Material for the task: Begin

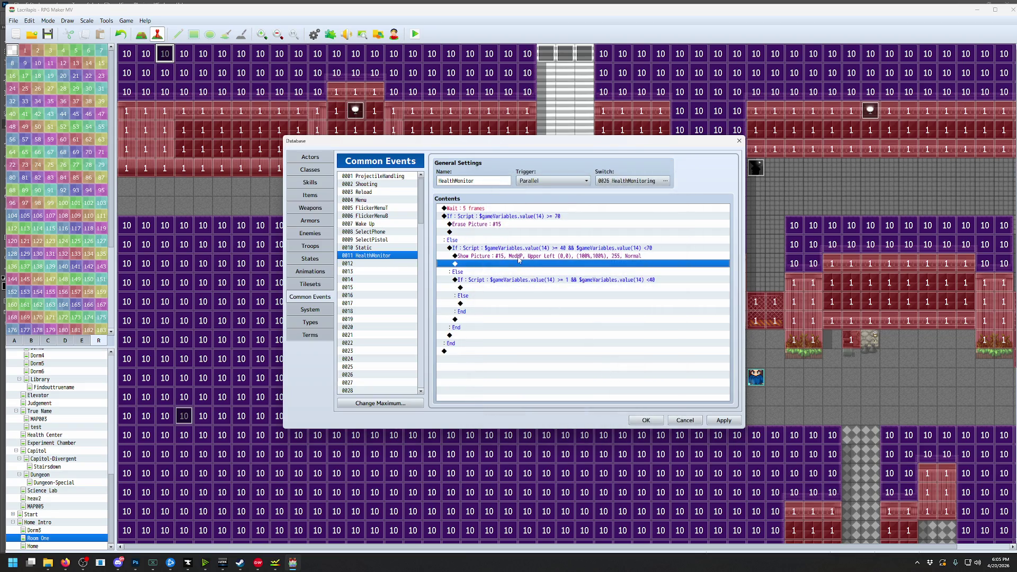
Copy that picture command into the lowest-HP branch with image LowHP, then save and playtest
{"action": "left_click", "coordinate": [518, 259]}
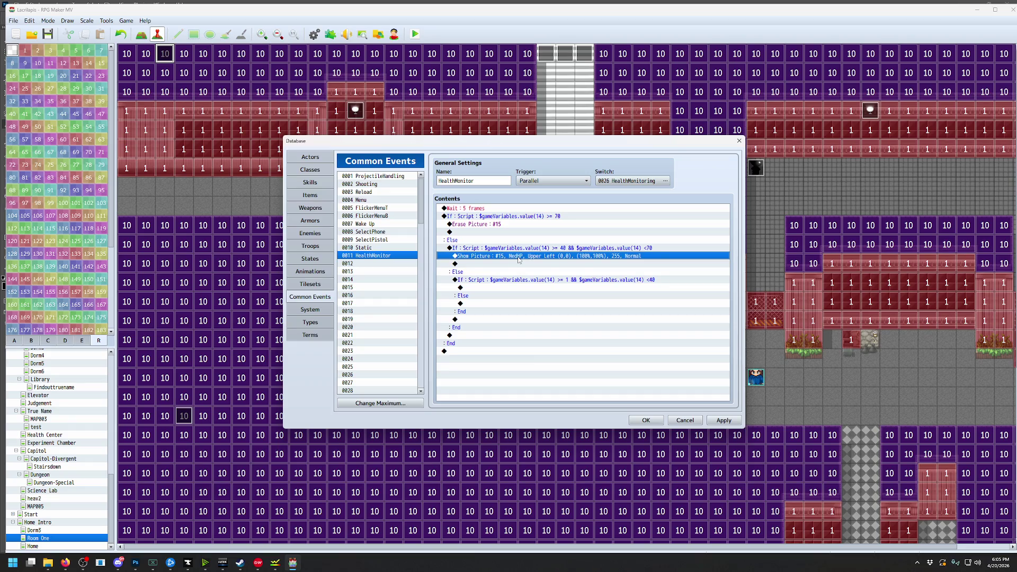
{"action": "key", "text": "ctrl+c"}
{"action": "left_click", "coordinate": [476, 289]}
{"action": "key", "text": "ctrl+v"}
{"action": "double_click", "coordinate": [507, 289]}
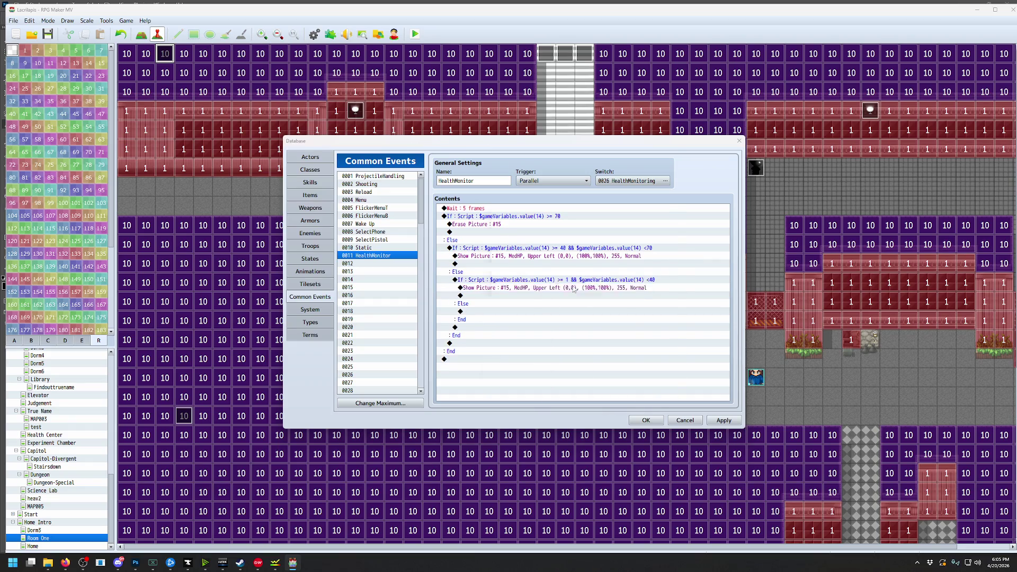
{"action": "left_click", "coordinate": [554, 247]}
{"action": "key", "text": "Up"}
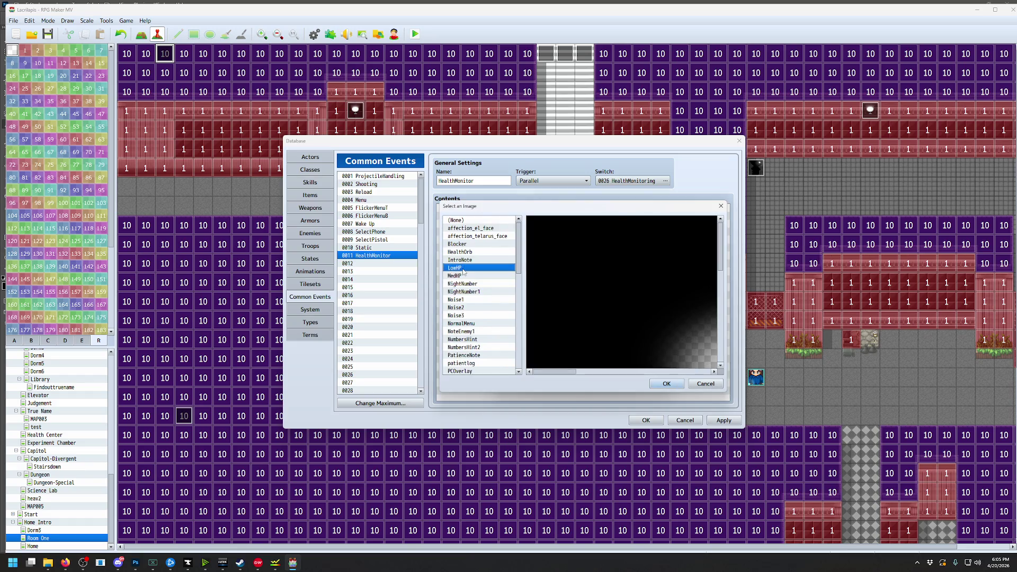
{"action": "left_click", "coordinate": [667, 385]}
{"action": "left_click", "coordinate": [610, 375]}
{"action": "left_click", "coordinate": [646, 420]}
{"action": "left_click", "coordinate": [480, 300]}
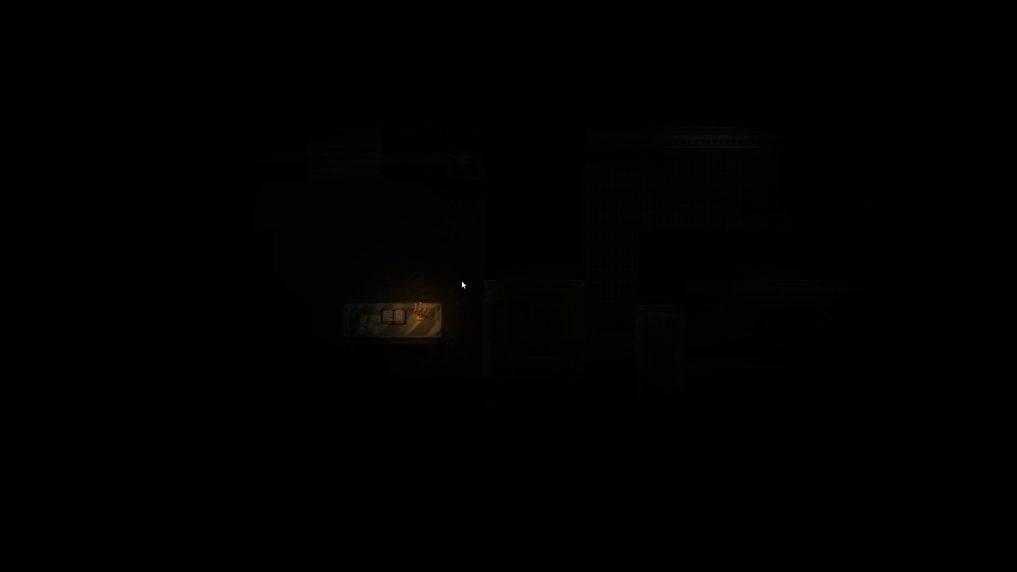
Close the running playtest and return to Adobe Photoshop
{"action": "key", "text": "alt+F4"}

Material for the task: End

For each line in the data that holds the word "coordinate", copy the line.

§ **Written reply**
{"action": "left_click", "coordinate": [518, 259]}
{"action": "left_click", "coordinate": [476, 289]}
{"action": "double_click", "coordinate": [507, 289]}
{"action": "left_click", "coordinate": [554, 247]}
{"action": "left_click", "coordinate": [667, 385]}
{"action": "left_click", "coordinate": [610, 375]}
{"action": "left_click", "coordinate": [646, 420]}
{"action": "left_click", "coordinate": [480, 300]}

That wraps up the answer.